**Reading passage**.
Two major aspects of integration with librt are
 
# Database I/O
 
# Declaration/ Extraction of parameters/variables from respective rt_*_internal structures
 
 
 
Since most of the database input-output presently is completely handled by librt, it is expedient to use the same convention for writing the new non-geometric constraint object to the database. This is achieved through the pc_constraint_export and pc_constraint_import functions which are called by such functions as wdb_export or rt_db_put_internal via a new functab entry in table.c
 
Or in more detail the steps taken to achieve these are
 
 
 
# Definition of ID_CONSTRAINT (39) in raytrace.h ( corresponding increment to ID_MAXIMUM)
 
# Creation of a corresponding entry to functab array in table.c
 
# Addition of pc_constraint_export,pc_constraint_import and pc_constraint_ifree functions
 
 
 
Regarding the declaration or extraction of parameters, the method of approach is to use a callback function rt_functab. Associated with each existing element
 
we add a rt_*_params function which is called via the functab. This would declare the list of parameters it is built on as well as the list of implicit constraints on these parameters if any ( for example in the case of an ellipse
 
there are 4 parameters: 1 point - center, 3 vectors-a,b,c  and associated constraints ). This data is stored as a pc_pc_set (ParameterConstraint Set)

**Exercise 1**.
Condense the paragraph of the passage on librt integration that begins "Since most of the database input-output" into a single shorter sentence that keeps its main facts.

**Data records**.
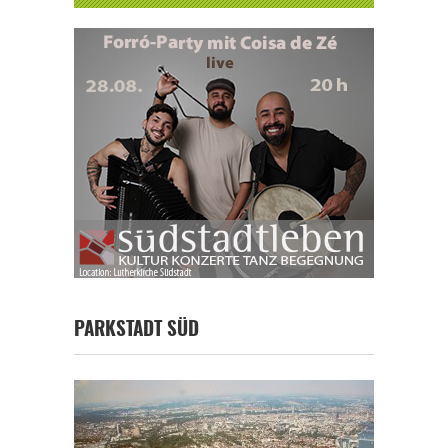
PARKSTADT SÜD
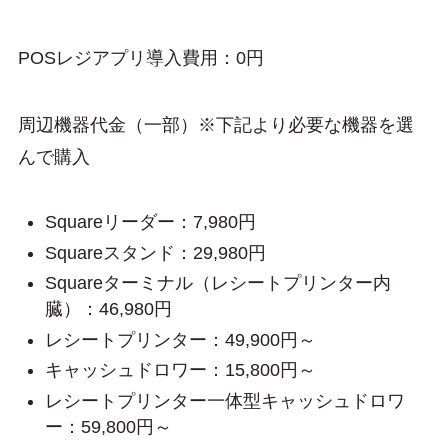
POSレジアプリ導入費用：0円
周辺機器代金（一部）※下記より必要な機器を選
んで購入
Squareリーダー：7,980円
Squareスタンド：29,980円
Squareターミナル（レシートプリンター内
臓）：46,980円
レシートプリンター：49,900円～
キャッシュドロワー：15,800円～
レシートプリンター一体型キャッシュドロワ
ー：59,800円～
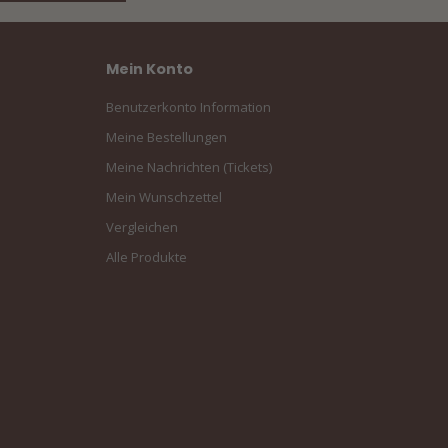
Mein Konto
Benutzerkonto Information
Meine Bestellungen
Meine Nachrichten (Tickets)
Mein Wunschzettel
Vergleichen
Alle Produkte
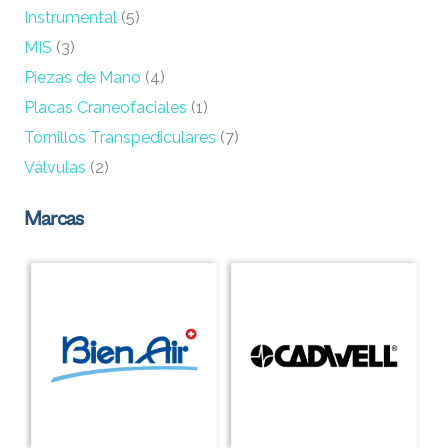
Instrumental
(5)
MIS
(3)
Piezas de Mano
(4)
Placas Craneofaciales
(1)
Tornillos Transpediculares
(7)
Válvulas
(2)
Marcas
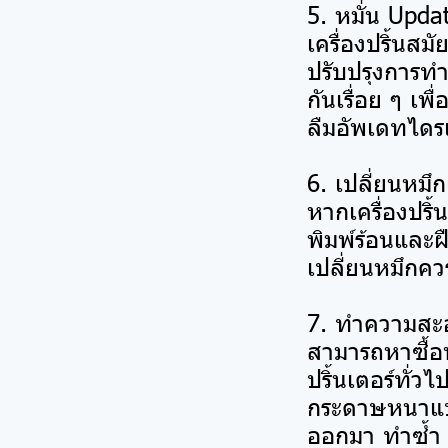
5. หมั่น Upd
เครื่องปริ้นสม
ปรับปรุงการทำ
กันเรื่อย ๆ เพ
ลืมอัพเดทไดรเ
6. เปลี่ยนหมึกเ
หากเครื่องปริ้
พิมพ์ร้อนและฝ
เปลี่ยนหมึกคว
7. ทำความสะอ
สามารถหาซื้อน
ปริ้นเตอร์ทั
กระดาษหนาแบบ
ออกมา ทำซ้ำ 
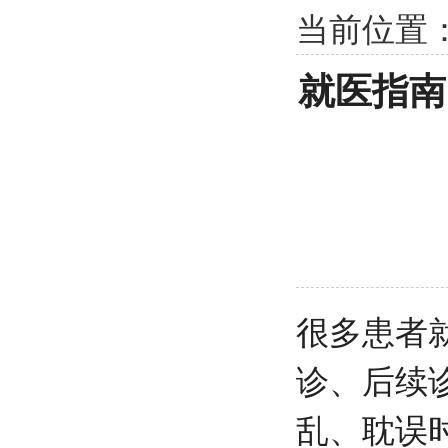
当前位置
就医指南
很多患者
诊、后续
乱、耽误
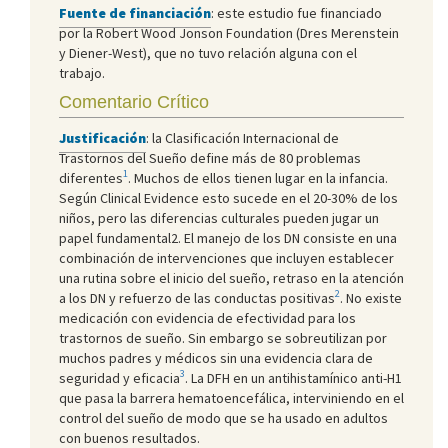
Fuente de financiación
: este estudio fue financiado
por la Robert Wood Jonson Foundation (Dres Merenstein
y Diener-West), que no tuvo relación alguna con el
trabajo.
Comentario Crítico
Justificación
: la Clasificación Internacional de
Trastornos del Sueño define más de 80 problemas
1
diferentes
. Muchos de ellos tienen lugar en la infancia.
Según Clinical Evidence esto sucede en el 20-30% de los
niños, pero las diferencias culturales pueden jugar un
papel fundamental
2
. El manejo de los DN consiste en una
combinación de intervenciones que incluyen establecer
una rutina sobre el inicio del sueño, retraso en la atención
2
a los DN y refuerzo de las conductas positivas
. No existe
medicación con evidencia de efectividad para los
trastornos de sueño. Sin embargo se sobreutilizan por
muchos padres y médicos sin una evidencia clara de
3
seguridad y eficacia
. La DFH en un antihistamínico anti-H1
que pasa la barrera hematoencefálica, interviniendo en el
control del sueño de modo que se ha usado en adultos
con buenos resultados.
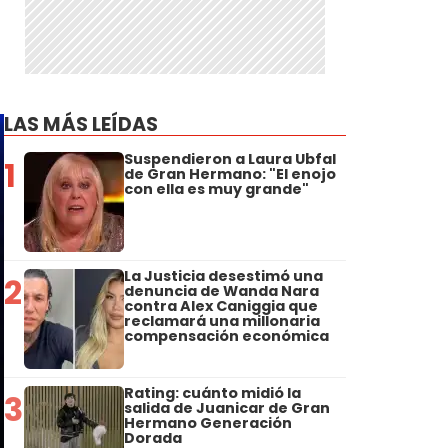
LAS MÁS LEÍDAS
Suspendieron a Laura Ubfal
1
de Gran Hermano: "El enojo
con ella es muy grande"
La Justicia desestimó una
2
denuncia de Wanda Nara
contra Alex Caniggia que
reclamará una millonaria
compensación económica
Rating: cuánto midió la
3
salida de Juanicar de Gran
Hermano Generación
Dorada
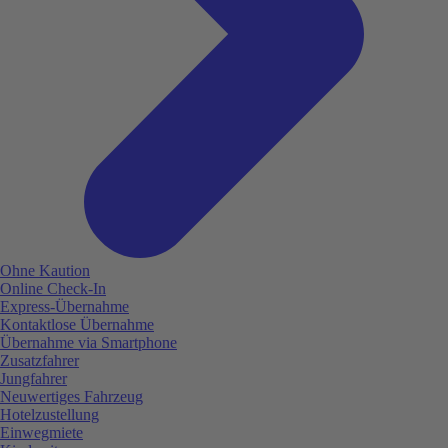
Ohne Kaution
Online Check-In
Express-Übernahme
Kontaktlose Übernahme
Übernahme via Smartphone
Zusatzfahrer
Jungfahrer
Neuwertiges Fahrzeug
Hotelzustellung
Einwegmiete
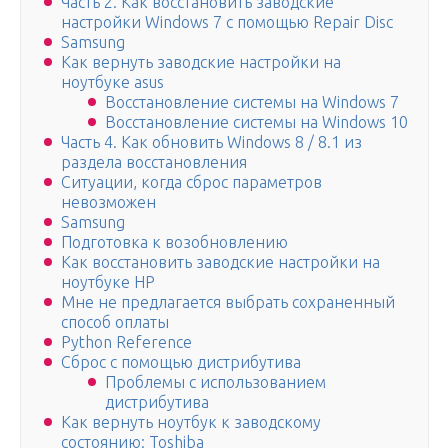
Часть 2. Как восстановить заводские
настройки Windows 7 с помощью Repair Disc
Samsung
Как вернуть заводские настройки на
ноутбуке asus
Восстановление системы на Windows 7
Восстановление системы на Windows 10
Часть 4. Как обновить Windows 8 / 8.1 из
раздела восстановления
Ситуации, когда сброс параметров
невозможен
Samsung
Подготовка к возобновлению
Как восстановить заводские настройки на
ноутбуке HP
Мне не предлагается выбрать сохраненный
способ оплаты
Python Reference
Сброс с помощью дистрибутива
Проблемы с использованием
дистрибутива
Как вернуть ноутбук к заводскому
состоянию: Toshiba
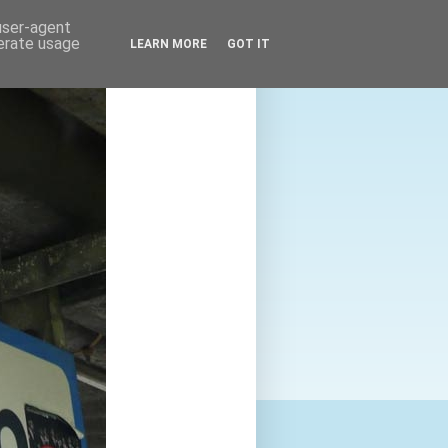
 user-agent
nerate usage
LEARN MORE
GOT IT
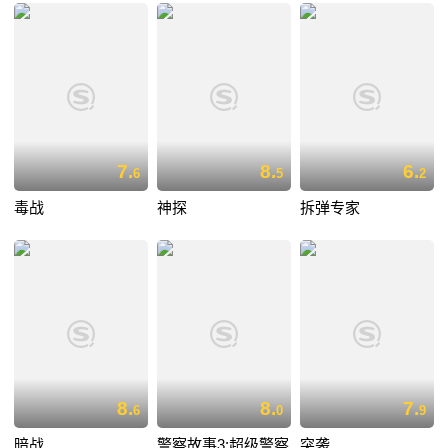
7.
8.
6.
6
5
2
毒战
神探
拆弹专家
8.
8.
7.
6
0
9
暗战
警察故事3:超级警察
突袭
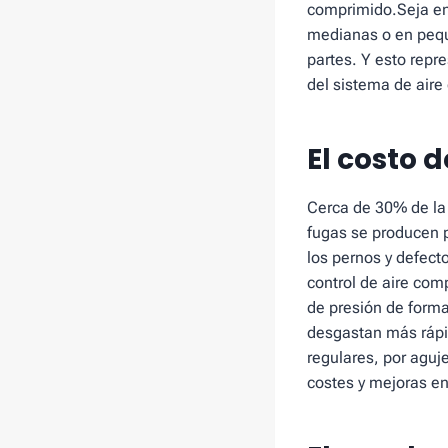
comprimido.Seja en 
medianas o en peque
partes. Y esto repr
del sistema de aire
El costo 
Cerca de 30% de la 
fugas se producen p
los pernos y defecto
control de aire com
de presión de form
desgastan más rápid
regulares, por aguj
costes y mejoras en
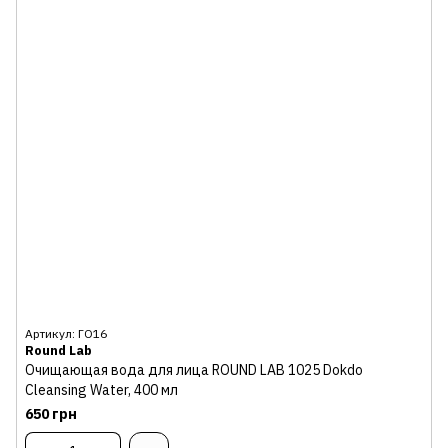
Артикул: ГО16
Round Lab
Очищающая вода для лица ROUND LAB 1025 Dokdo
Cleansing Water, 400 мл
650 грн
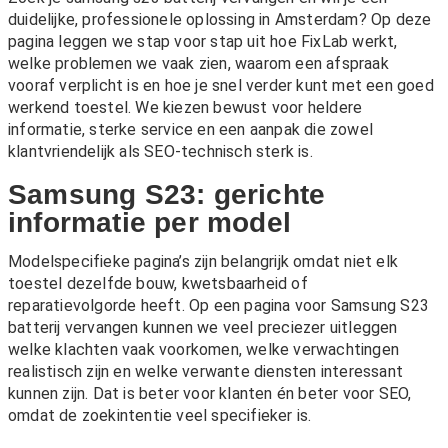
duidelijke, professionele oplossing in Amsterdam? Op deze
pagina leggen we stap voor stap uit hoe FixLab werkt,
welke problemen we vaak zien, waarom een afspraak
vooraf verplicht is en hoe je snel verder kunt met een goed
werkend toestel. We kiezen bewust voor heldere
informatie, sterke service en een aanpak die zowel
klantvriendelijk als SEO-technisch sterk is.
Samsung S23: gerichte
informatie per model
Modelspecifieke pagina’s zijn belangrijk omdat niet elk
toestel dezelfde bouw, kwetsbaarheid of
reparatievolgorde heeft. Op een pagina voor Samsung S23
batterij vervangen kunnen we veel preciezer uitleggen
welke klachten vaak voorkomen, welke verwachtingen
realistisch zijn en welke verwante diensten interessant
kunnen zijn. Dat is beter voor klanten én beter voor SEO,
omdat de zoekintentie veel specifieker is.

**Exercise 2**.
Retype the entries from their start through the line containing "con buenos resultados.", omitting the pictures.

**Written reply 1**.
Because librt already handles nearly all database input and output, the new non-geometric constraint object follows the same convention: functions such as wdb_export or rt_db_put_internal call pc_constraint_export and pc_constraint_import through a new functab entry in table.c.

**Written reply 2**.
PARKSTADT SÜD
POSレジアプリ導入費用：0円
周辺機器代金（一部）※下記より必要な機器を選
んで購入
Squareリーダー：7,980円
Squareスタンド：29,980円
Squareターミナル（レシートプリンター内
臓）：46,980円
レシートプリンター：49,900円～
キャッシュドロワー：15,800円～
レシートプリンター一体型キャッシュドロワ
ー：59,800円～
Mein Konto
Benutzerkonto Information
Meine Bestellungen
Meine Nachrichten (Tickets)
Mein Wunschzettel
Vergleichen
Alle Produkte
Instrumental
(5)
MIS
(3)
Piezas de Mano
(4)
Placas Craneofaciales
(1)
Tornillos Transpediculares
(7)
Válvulas
(2)
Marcas
5. หมั่น Upd
เครื่องปริ้นสม
ปรับปรุงการทำ
กันเรื่อย ๆ เพ
ลืมอัพเดทไดรเ
6. เปลี่ยนหมึกเ
หากเครื่องปริ้
พิมพ์ร้อนและฝ
เปลี่ยนหมึกคว
7. ทำความสะอ
สามารถหาซื้อน
ปริ้นเตอร์ทั
กระดาษหนาแบบ
ออกมา ทำซ้ำ 
当前位置
就医指南
很多患者
诊、后续
乱、耽误
Fuente de financiación
: este estudio fue financiado
por la Robert Wood Jonson Foundation (Dres Merenstein
y Diener-West), que no tuvo relación alguna con el
trabajo.
Comentario Crítico
Justificación
: la Clasificación Internacional de
Trastornos del Sueño define más de 80 problemas
1
diferentes
. Muchos de ellos tienen lugar en la infancia.
Según Clinical Evidence esto sucede en el 20-30% de los
niños, pero las diferencias culturales pueden jugar un
papel fundamental
2
. El manejo de los DN consiste en una
combinación de intervenciones que incluyen establecer
una rutina sobre el inicio del sueño, retraso en la atención
2
a los DN y refuerzo de las conductas positivas
. No existe
medicación con evidencia de efectividad para los
trastornos de sueño. Sin embargo se sobreutilizan por
muchos padres y médicos sin una evidencia clara de
3
seguridad y eficacia
. La DFH en un antihistamínico anti-H1
que pasa la barrera hematoencefálica, interviniendo en el
control del sueño de modo que se ha usado en adultos
con buenos resultados.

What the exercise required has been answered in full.